◆ Trecho extraído:
::::::::

1. É inconstitucional a criação de cargos de provimento em comissão que não
retratam atribuições de assessoramento, chefia e direção senão funções
técnicas, burocráticas, operacionais e profissionais a serem preenchidos por
servidores públicos investidos em cargos de provimento efetivo (arts. 111, 115,
I, II e V, e 144 da CE/89). 2. O cometimento de competências
inerentes à Advocacia Pública a órgão auxiliar do Chefe do Poder Executivo ou
ao agente político que o dirige não se compatibiliza com a reserva instituída
em prol da profissionalização que se consubstancia no órgão da Advocacia
Pública, com chefia própria escolhida ad
nutum dentre os integrantes da respectiva carreira (arts. 98, 99 e 100 da CE/89).

::::::::

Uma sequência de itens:
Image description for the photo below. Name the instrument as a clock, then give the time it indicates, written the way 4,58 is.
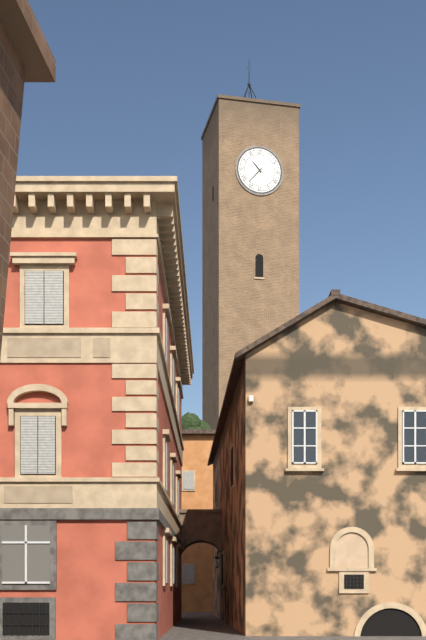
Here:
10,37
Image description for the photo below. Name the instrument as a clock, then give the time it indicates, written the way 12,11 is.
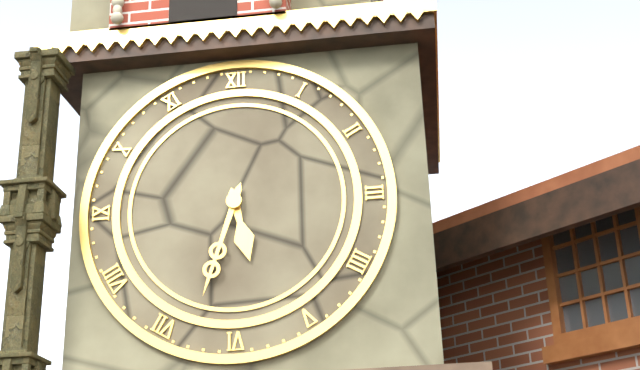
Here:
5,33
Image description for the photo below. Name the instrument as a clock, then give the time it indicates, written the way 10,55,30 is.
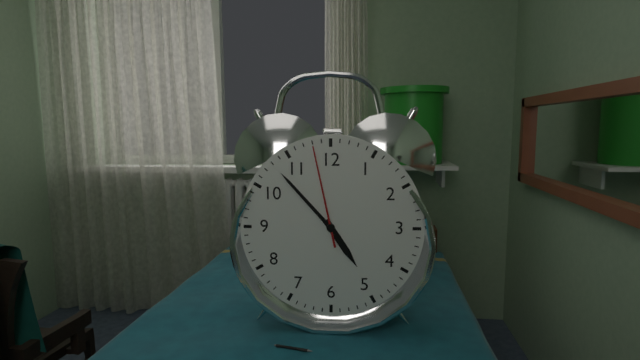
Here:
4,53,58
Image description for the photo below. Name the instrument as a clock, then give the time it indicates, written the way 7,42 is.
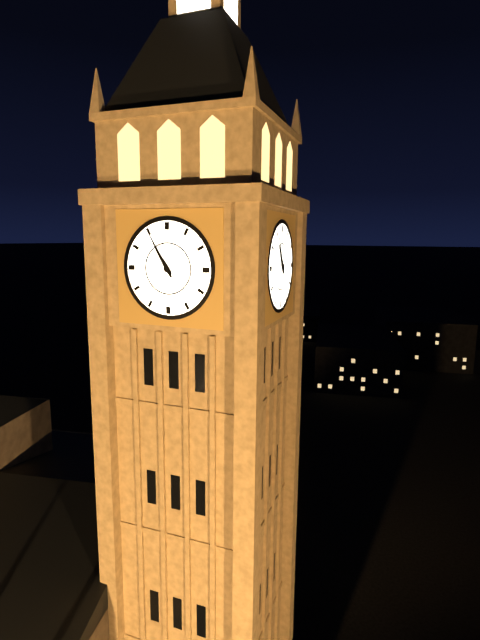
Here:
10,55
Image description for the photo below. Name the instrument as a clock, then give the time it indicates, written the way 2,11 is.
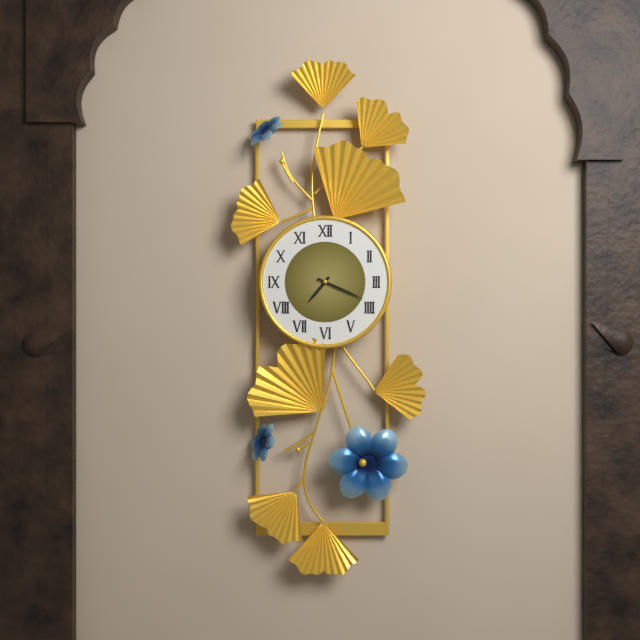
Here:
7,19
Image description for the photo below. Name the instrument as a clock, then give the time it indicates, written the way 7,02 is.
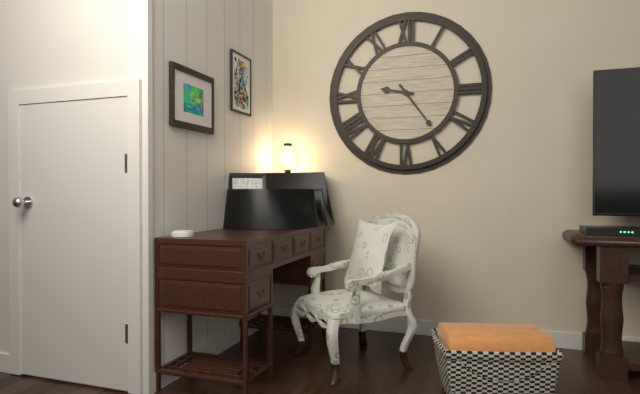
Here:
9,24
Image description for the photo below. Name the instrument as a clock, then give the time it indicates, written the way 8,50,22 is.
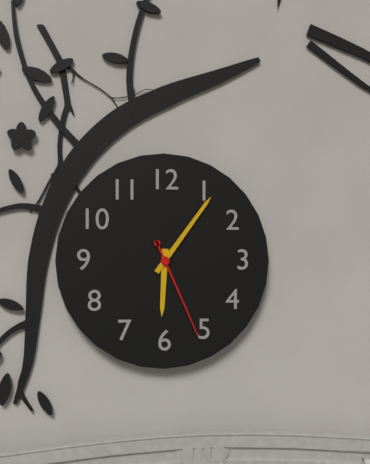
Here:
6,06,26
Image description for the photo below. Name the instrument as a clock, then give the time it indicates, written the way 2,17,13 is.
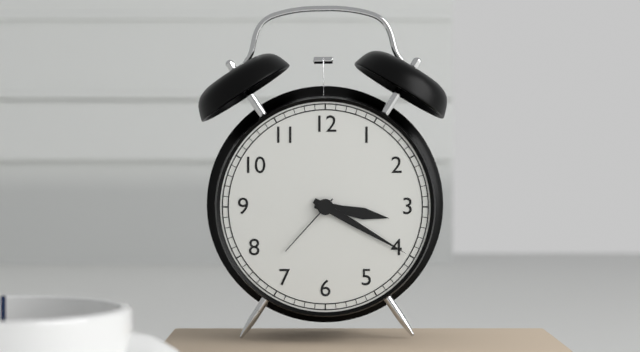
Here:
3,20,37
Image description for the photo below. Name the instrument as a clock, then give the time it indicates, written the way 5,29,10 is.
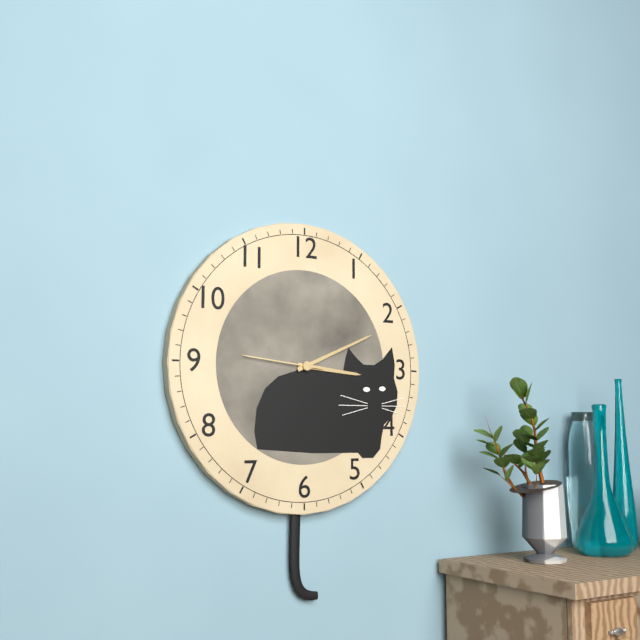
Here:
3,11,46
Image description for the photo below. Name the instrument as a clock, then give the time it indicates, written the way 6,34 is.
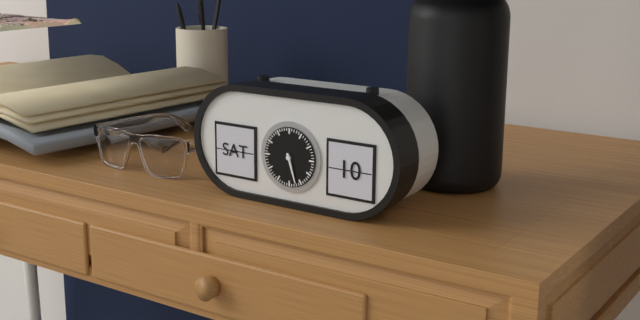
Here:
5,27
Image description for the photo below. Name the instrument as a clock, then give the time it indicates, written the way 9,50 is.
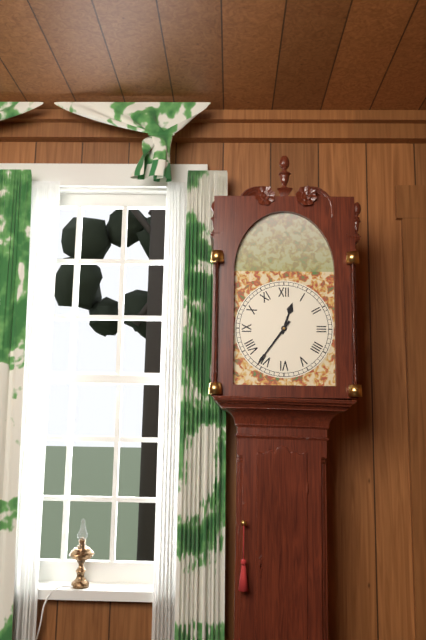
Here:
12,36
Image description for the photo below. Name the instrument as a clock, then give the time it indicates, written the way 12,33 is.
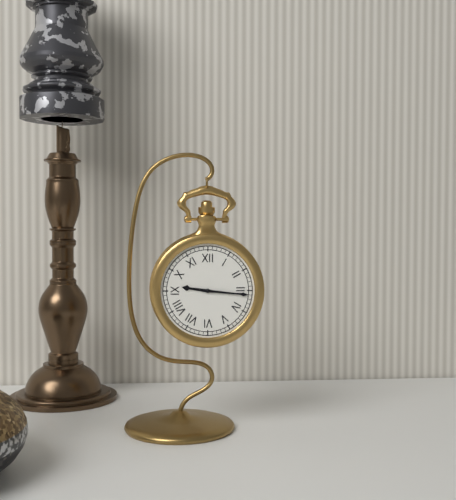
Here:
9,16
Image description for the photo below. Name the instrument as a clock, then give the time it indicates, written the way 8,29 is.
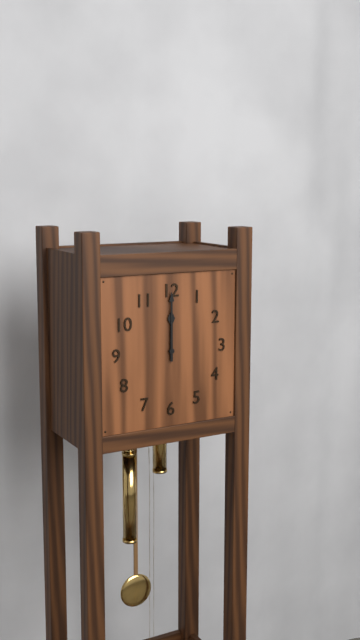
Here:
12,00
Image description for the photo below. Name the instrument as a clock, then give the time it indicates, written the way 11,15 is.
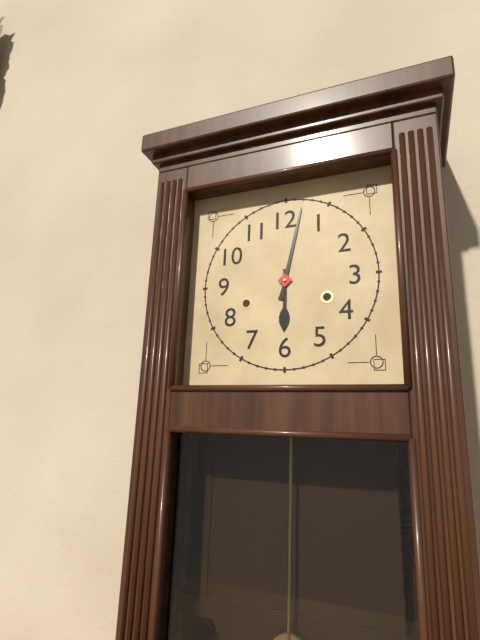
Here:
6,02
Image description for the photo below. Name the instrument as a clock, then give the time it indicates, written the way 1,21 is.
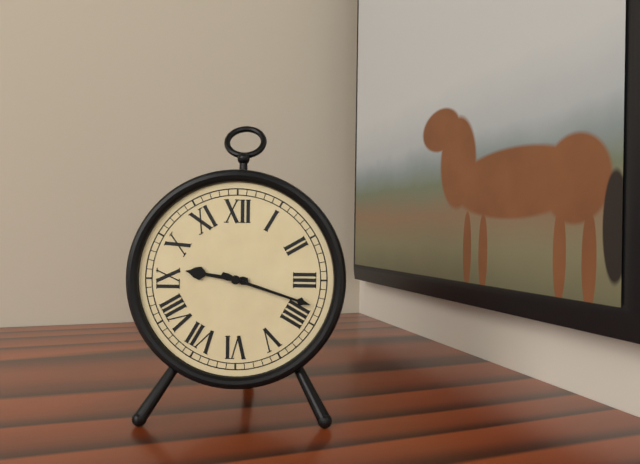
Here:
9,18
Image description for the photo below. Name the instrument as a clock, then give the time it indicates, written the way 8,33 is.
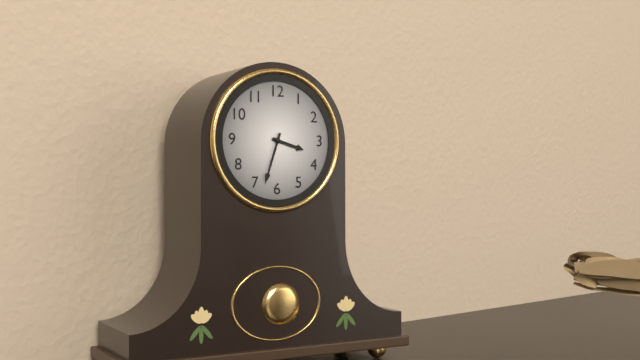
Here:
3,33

::::::::

◆ Tarefas propostas:
• a. Segundo o trecho, como é escolhida a chefia própria do órgão da Advocacia Pública?
• b. Por favor, devolva do trecho, sem nenhuma alteração, a parte que começa em "1. É inconstitucional" e vai até "100 da CE/89).".
• c. Indique se cada afirmação a seguir concorda com o trecho. Responda sim ou não e cite literalmente as palavras do trecho que decidem a resposta.
(i) É inconstitucional criar cargos em comissão que retratam funções técnicas, burocráticas, operacionais e profissionais.
(ii) Atribuir competências da Advocacia Pública a órgão auxiliar do Chefe do Poder Executivo é compatível com a reserva instituída em prol da profissionalização.
(iii) A chefia do órgão da Advocacia Pública é escolhida entre pessoas de fora da respectiva carreira.

◆ Soluções dos exercícios:
• a. Ela é escolhida ad nutum dentre os integrantes da respectiva carreira.

• b.
1. É inconstitucional a criação de cargos de provimento em comissão que não
retratam atribuições de assessoramento, chefia e direção senão funções
técnicas, burocráticas, operacionais e profissionais a serem preenchidos por
servidores públicos investidos em cargos de provimento efetivo (arts. 111, 115,
I, II e V, e 144 da CE/89). 2. O cometimento de competências
inerentes à Advocacia Pública a órgão auxiliar do Chefe do Poder Executivo ou
ao agente político que o dirige não se compatibiliza com a reserva instituída
em prol da profissionalização que se consubstancia no órgão da Advocacia
Pública, com chefia própria escolhida ad
nutum dentre os integrantes da respectiva carreira (arts. 98, 99 e 100 da CE/89).

• c.
(i) Sim: "É inconstitucional a criação de cargos de provimento em comissão que não retratam atribuições de assessoramento, chefia e direção senão funções técnicas, burocráticas, operacionais e profissionais"
(ii) Não: "não se compatibiliza com a reserva instituída em prol da profissionalização"
(iii) Não: "com chefia própria escolhida ad nutum dentre os integrantes da respectiva carreira"